The EUR/USD pair had a slightly negative session on Tuesday, but as you can see we are essentially hanging around the 1.36 handle. I believe that this area is going to be supportive, and I don’t think that the pair will fall much lower, at least between now and the nonfarm payroll numbers. There are a couple different moving parts to the equation at the moment, but I think that this market essentially is going to come down to whether or not the Americans can produce enough jobs to have the participants believe and potential tapering.

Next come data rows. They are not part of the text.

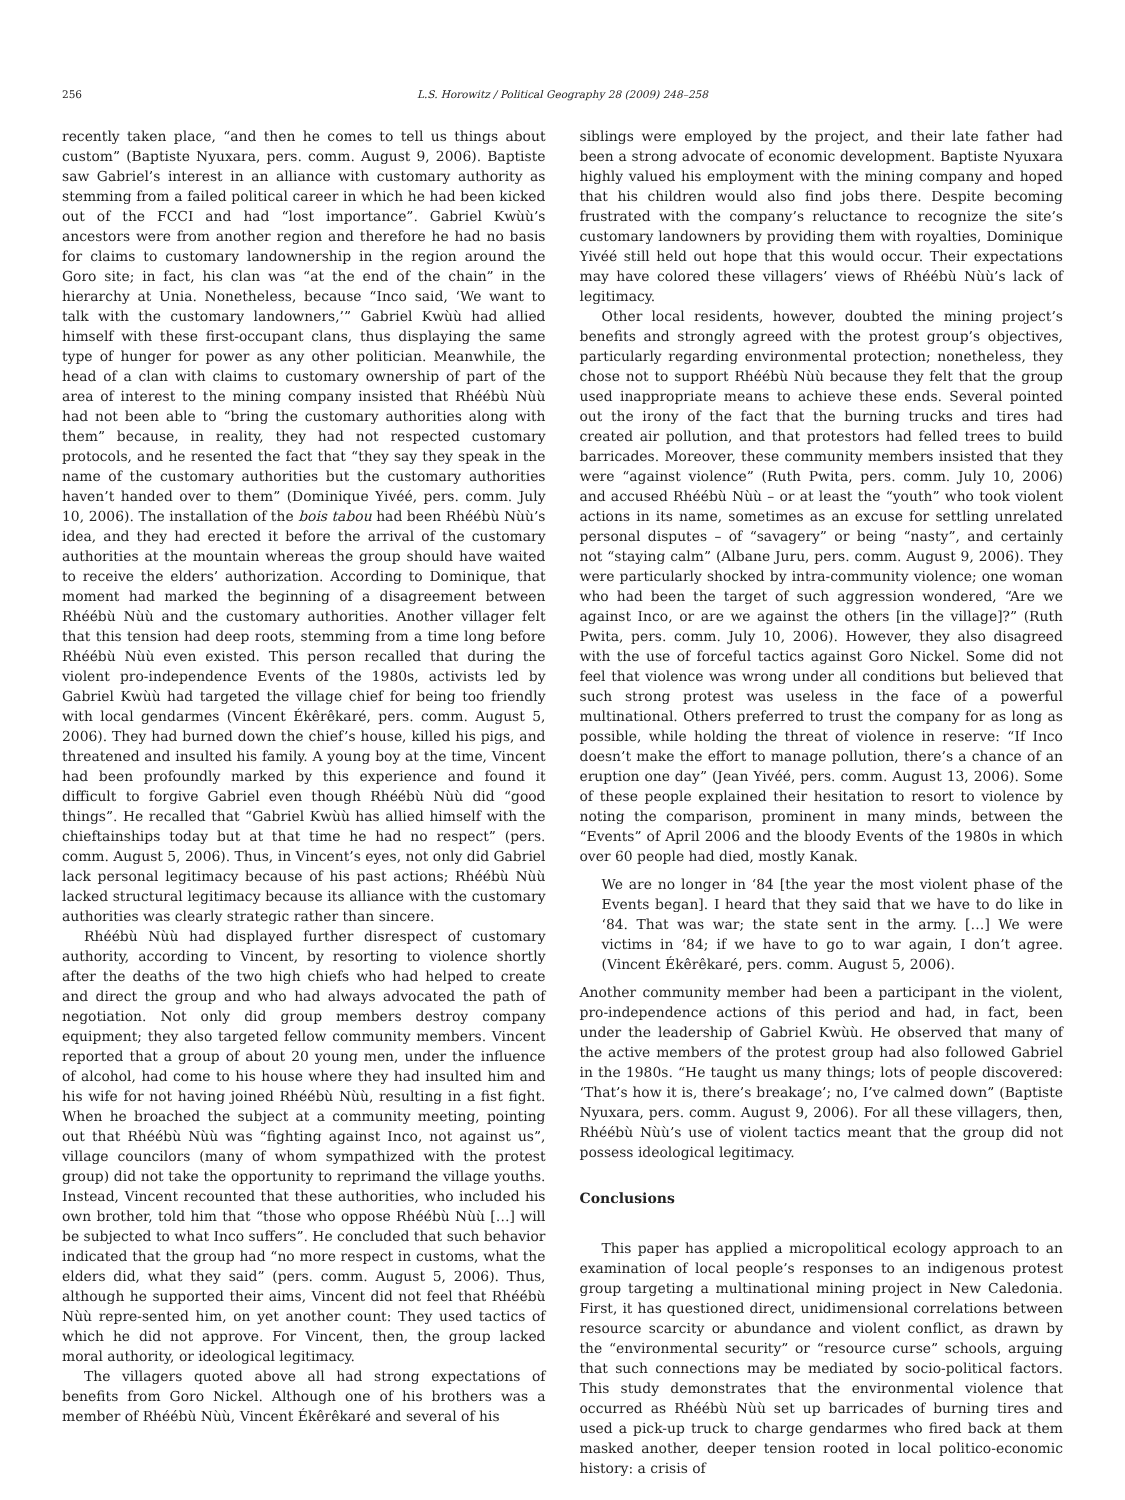256 L.S. Horowitz / Political Geography 28 (2009) 248–258
recently taken place, “and then he comes to tell us things about custom” (Baptiste Nyuxara, pers. comm. August 9, 2006). Baptiste saw Gabriel’s interest in an alliance with customary authority as stemming from a failed political career in which he had been kicked out of the FCCI and had “lost importance”. Gabriel Kwùù’s ancestors were from another region and therefore he had no basis for claims to customary landownership in the region around the Goro site; in fact, his clan was “at the end of the chain” in the hierarchy at Unia. Nonetheless, because “Inco said, ‘We want to talk with the customary landowners,’” Gabriel Kwùù had allied himself with these first-occupant clans, thus displaying the same type of hunger for power as any other politician. Meanwhile, the head of a clan with claims to customary ownership of part of the area of interest to the mining company insisted that Rhéébù Nùù had not been able to “bring the customary authorities along with them” because, in reality, they had not respected customary protocols, and he resented the fact that “they say they speak in the name of the customary authorities but the customary authorities haven’t handed over to them” (Dominique Yivéé, pers. comm. July 10, 2006). The installation of the bois tabou had been Rhéébù Nùù’s idea, and they had erected it before the arrival of the customary authorities at the mountain whereas the group should have waited to receive the elders’ authorization. According to Dominique, that moment had marked the beginning of a disagreement between Rhéébù Nùù and the customary authorities. Another villager felt that this tension had deep roots, stemming from a time long before Rhéébù Nùù even existed. This person recalled that during the violent pro-independence Events of the 1980s, activists led by Gabriel Kwùù had targeted the village chief for being too friendly with local gendarmes (Vincent Ékêrêkaré, pers. comm. August 5, 2006). They had burned down the chief’s house, killed his pigs, and threatened and insulted his family. A young boy at the time, Vincent had been profoundly marked by this experience and found it difficult to forgive Gabriel even though Rhéébù Nùù did “good things”. He recalled that “Gabriel Kwùù has allied himself with the chieftainships today but at that time he had no respect” (pers. comm. August 5, 2006). Thus, in Vincent’s eyes, not only did Gabriel lack personal legitimacy because of his past actions; Rhéébù Nùù lacked structural legitimacy because its alliance with the customary authorities was clearly strategic rather than sincere.
Rhéébù Nùù had displayed further disrespect of customary authority, according to Vincent, by resorting to violence shortly after the deaths of the two high chiefs who had helped to create and direct the group and who had always advocated the path of negotiation. Not only did group members destroy company equipment; they also targeted fellow community members. Vincent reported that a group of about 20 young men, under the influence of alcohol, had come to his house where they had insulted him and his wife for not having joined Rhéébù Nùù, resulting in a fist fight. When he broached the subject at a community meeting, pointing out that Rhéébù Nùù was “fighting against Inco, not against us”, village councilors (many of whom sympathized with the protest group) did not take the opportunity to reprimand the village youths. Instead, Vincent recounted that these authorities, who included his own brother, told him that “those who oppose Rhéébù Nùù […] will be subjected to what Inco suffers”. He concluded that such behavior indicated that the group had “no more respect in customs, what the elders did, what they said” (pers. comm. August 5, 2006). Thus, although he supported their aims, Vincent did not feel that Rhéébù Nùù repre-sented him, on yet another count: They used tactics of which he did not approve. For Vincent, then, the group lacked moral authority, or ideological legitimacy.
The villagers quoted above all had strong expectations of benefits from Goro Nickel. Although one of his brothers was a member of Rhéébù Nùù, Vincent Ékêrêkaré and several of his
siblings were employed by the project, and their late father had been a strong advocate of economic development. Baptiste Nyuxara highly valued his employment with the mining company and hoped that his children would also find jobs there. Despite becoming frustrated with the company’s reluctance to recognize the site’s customary landowners by providing them with royalties, Dominique Yivéé still held out hope that this would occur. Their expectations may have colored these villagers’ views of Rhéébù Nùù’s lack of legitimacy.
Other local residents, however, doubted the mining project’s benefits and strongly agreed with the protest group’s objectives, particularly regarding environmental protection; nonetheless, they chose not to support Rhéébù Nùù because they felt that the group used inappropriate means to achieve these ends. Several pointed out the irony of the fact that the burning trucks and tires had created air pollution, and that protestors had felled trees to build barricades. Moreover, these community members insisted that they were “against violence” (Ruth Pwita, pers. comm. July 10, 2006) and accused Rhéébù Nùù – or at least the “youth” who took violent actions in its name, sometimes as an excuse for settling unrelated personal disputes – of “savagery” or being “nasty”, and certainly not “staying calm” (Albane Juru, pers. comm. August 9, 2006). They were particularly shocked by intra-community violence; one woman who had been the target of such aggression wondered, “Are we against Inco, or are we against the others [in the village]?” (Ruth Pwita, pers. comm. July 10, 2006). However, they also disagreed with the use of forceful tactics against Goro Nickel. Some did not feel that violence was wrong under all conditions but believed that such strong protest was useless in the face of a powerful multinational. Others preferred to trust the company for as long as possible, while holding the threat of violence in reserve: “If Inco doesn’t make the effort to manage pollution, there’s a chance of an eruption one day” (Jean Yivéé, pers. comm. August 13, 2006). Some of these people explained their hesitation to resort to violence by noting the comparison, prominent in many minds, between the “Events” of April 2006 and the bloody Events of the 1980s in which over 60 people had died, mostly Kanak.
We are no longer in ‘84 [the year the most violent phase of the Events began]. I heard that they said that we have to do like in ‘84. That was war; the state sent in the army. […] We were victims in ‘84; if we have to go to war again, I don’t agree. (Vincent Ékêrêkaré, pers. comm. August 5, 2006).
Another community member had been a participant in the violent, pro-independence actions of this period and had, in fact, been under the leadership of Gabriel Kwùù. He observed that many of the active members of the protest group had also followed Gabriel in the 1980s. “He taught us many things; lots of people discovered: ‘That’s how it is, there’s breakage’; no, I’ve calmed down” (Baptiste Nyuxara, pers. comm. August 9, 2006). For all these villagers, then, Rhéébù Nùù’s use of violent tactics meant that the group did not possess ideological legitimacy.
Conclusions
This paper has applied a micropolitical ecology approach to an examination of local people’s responses to an indigenous protest group targeting a multinational mining project in New Caledonia. First, it has questioned direct, unidimensional correlations between resource scarcity or abundance and violent conflict, as drawn by the “environmental security” or “resource curse” schools, arguing that such connections may be mediated by socio-political factors. This study demonstrates that the environmental violence that occurred as Rhéébù Nùù set up barricades of burning tires and used a pick-up truck to charge gendarmes who fired back at them masked another, deeper tension rooted in local politico-economic history: a crisis of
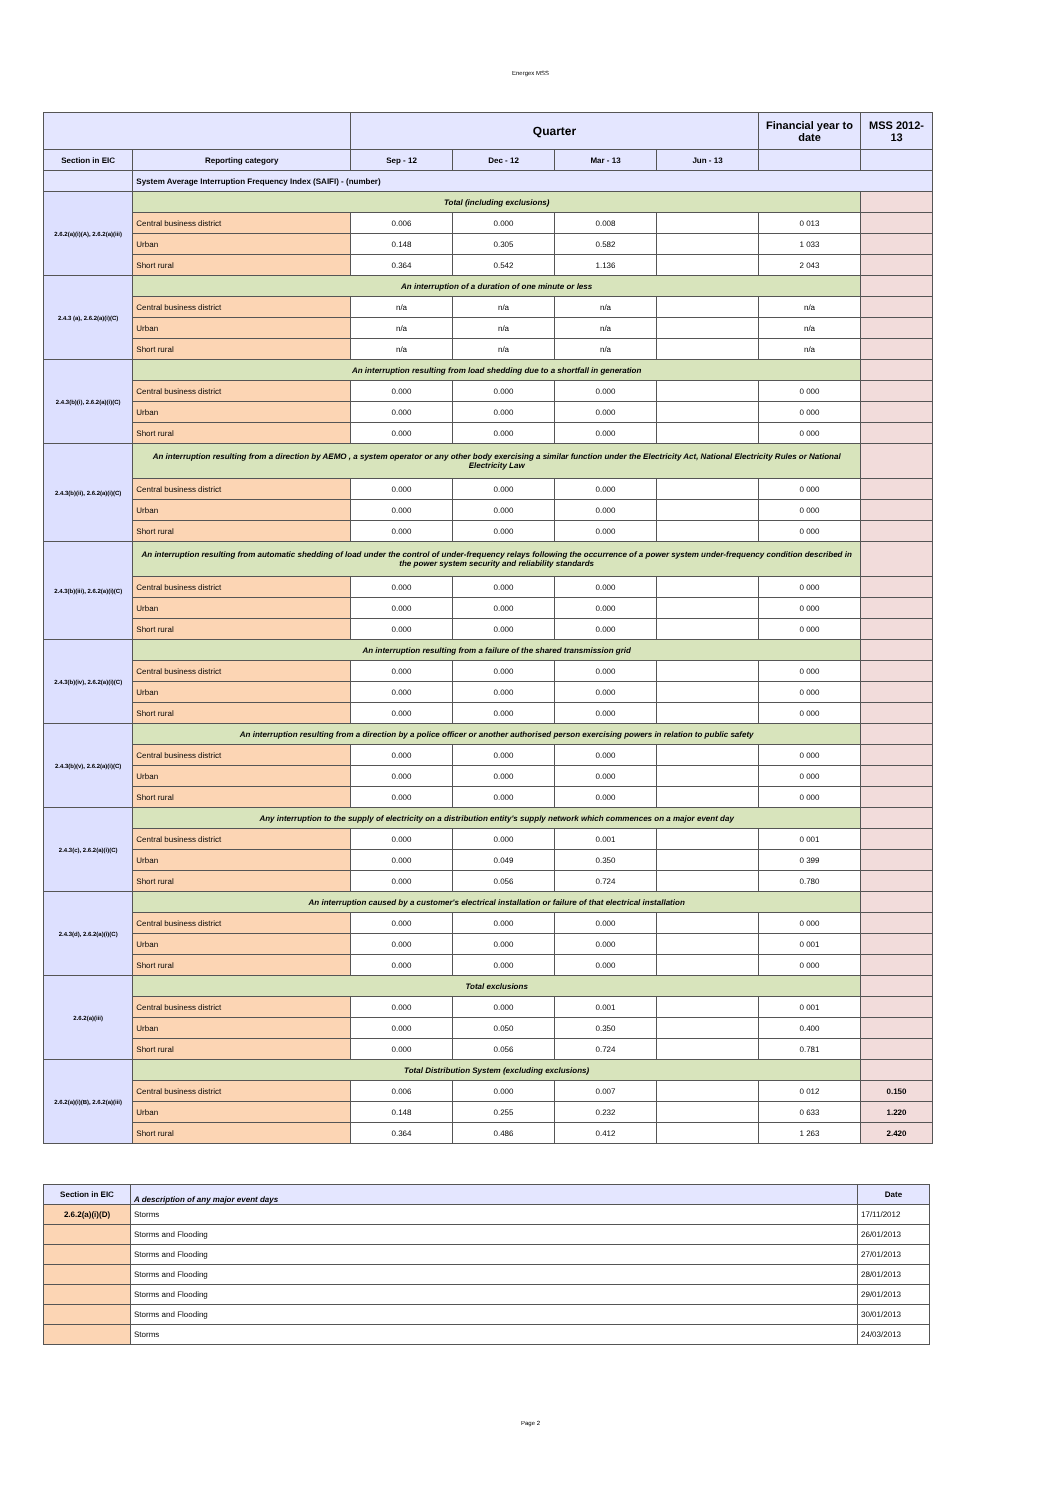Energex MSS
| | | Quarter | | | | Financial year to date | MSS 2012-13 |
| Section in EIC | Reporting category | Sep - 12 | Dec - 12 | Mar - 13 | Jun - 13 | | |
| | System Average Interruption Frequency Index (SAIFI) - (number) | | | | | | |
| 2.6.2(a)(i)(A), 2.6.2(a)(iii) | Total (including exclusions) | | | | | | |
| | Central business district | 0.006 | 0.000 | 0.008 | | 0 013 | |
| | Urban | 0.148 | 0.305 | 0.582 | | 1 033 | |
| | Short rural | 0.364 | 0.542 | 1.136 | | 2 043 | |
| 2.4.3 (a), 2.6.2(a)(i)(C) | An interruption of a duration of one minute or less | | | | | | |
| | Central business district | n/a | n/a | n/a | | n/a | |
| | Urban | n/a | n/a | n/a | | n/a | |
| | Short rural | n/a | n/a | n/a | | n/a | |
| 2.4.3(b)(i), 2.6.2(a)(i)(C) | An interruption resulting from load shedding due to a shortfall in generation | | | | | | |
| | Central business district | 0.000 | 0.000 | 0.000 | | 0 000 | |
| | Urban | 0.000 | 0.000 | 0.000 | | 0 000 | |
| | Short rural | 0.000 | 0.000 | 0.000 | | 0 000 | |
| 2.4.3(b)(ii), 2.6.2(a)(i)(C) | An interruption resulting from a direction by AEMO , a system operator or any other body exercising a similar function under the Electricity Act, National Electricity Rules or National Electricity Law | | | | | | |
| | Central business district | 0.000 | 0.000 | 0.000 | | 0 000 | |
| | Urban | 0.000 | 0.000 | 0.000 | | 0 000 | |
| | Short rural | 0.000 | 0.000 | 0.000 | | 0 000 | |
| 2.4.3(b)(iii), 2.6.2(a)(i)(C) | An interruption resulting from automatic shedding of load under the control of under-frequency relays following the occurrence of a power system under-frequency condition described in the power system security and reliability standards | | | | | | |
| | Central business district | 0.000 | 0.000 | 0.000 | | 0 000 | |
| | Urban | 0.000 | 0.000 | 0.000 | | 0 000 | |
| | Short rural | 0.000 | 0.000 | 0.000 | | 0 000 | |
| 2.4.3(b)(iv), 2.6.2(a)(i)(C) | An interruption resulting from a failure of the shared transmission grid | | | | | | |
| | Central business district | 0.000 | 0.000 | 0.000 | | 0 000 | |
| | Urban | 0.000 | 0.000 | 0.000 | | 0 000 | |
| | Short rural | 0.000 | 0.000 | 0.000 | | 0 000 | |
| 2.4.3(b)(v), 2.6.2(a)(i)(C) | An interruption resulting from a direction by a police officer or another authorised person exercising powers in relation to public safety | | | | | | |
| | Central business district | 0.000 | 0.000 | 0.000 | | 0 000 | |
| | Urban | 0.000 | 0.000 | 0.000 | | 0 000 | |
| | Short rural | 0.000 | 0.000 | 0.000 | | 0 000 | |
| 2.4.3(c), 2.6.2(a)(i)(C) | Any interruption to the supply of electricity on a distribution entity's supply network which commences on a major event day | | | | | | |
| | Central business district | 0.000 | 0.000 | 0.001 | | 0 001 | |
| | Urban | 0.000 | 0.049 | 0.350 | | 0 399 | |
| | Short rural | 0.000 | 0.056 | 0.724 | | 0.780 | |
| 2.4.3(d), 2.6.2(a)(i)(C) | An interruption caused by a customer's electrical installation or failure of that electrical installation | | | | | | |
| | Central business district | 0.000 | 0.000 | 0.000 | | 0 000 | |
| | Urban | 0.000 | 0.000 | 0.000 | | 0 001 | |
| | Short rural | 0.000 | 0.000 | 0.000 | | 0 000 | |
| 2.6.2(a)(iii) | Total exclusions | | | | | | |
| | Central business district | 0.000 | 0.000 | 0.001 | | 0 001 | |
| | Urban | 0.000 | 0.050 | 0.350 | | 0.400 | |
| | Short rural | 0.000 | 0.056 | 0.724 | | 0.781 | |
| 2.6.2(a)(i)(B), 2.6.2(a)(iii) | Total Distribution System (excluding exclusions) | | | | | | |
| | Central business district | 0.006 | 0.000 | 0.007 | | 0 012 | 0.150 |
| | Urban | 0.148 | 0.255 | 0.232 | | 0 633 | 1.220 |
| | Short rural | 0.364 | 0.486 | 0.412 | | 1 263 | 2.420 |
| Section in EIC | A description of any major event days | Date |
| 2.6.2(a)(i)(D) | Storms | 17/11/2012 |
| | Storms and Flooding | 26/01/2013 |
| | Storms and Flooding | 27/01/2013 |
| | Storms and Flooding | 28/01/2013 |
| | Storms and Flooding | 29/01/2013 |
| | Storms and Flooding | 30/01/2013 |
| | Storms | 24/03/2013 |
Page 2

That being said, I believe that this market will continue to be choppy as it has been for some time. And that there won’t be any real clarity for a wild. After all, we need to try to “read the mind” of the Federal Reserve, while deciding whether or not the European Central Bank is going to do something about the potential deflationary issues in the European Union.
More of the same.
This used to be the pair that everybody loved to trade. Part of it was based upon the fact that the spread is so low, and therefore it attracts a lot of new traders. However, if you look at the longer-term charts you can see just how erratic this pair has been for some time, and it appears that we are going to see more of the same, at least over the next couple of months. What we need is some type of definitive move in one direction or the other by one of the central banks. The biggest problem was that the Federal Reserve announced that it was tapering slightly, but in the same breath mentioned that the interest rates are going to be low for longer than originally anticipated. In other words, they did something, but basically punted in the end.
All things being equal, I believe that the consolidation area will be roughly between the 1.3550 level on the bottom, and the 1.38 level on the top. I think that any move to one of the extremes that shows either support or resistance could be a buying or selling opportunity. Beyond that, expect a lot of noise.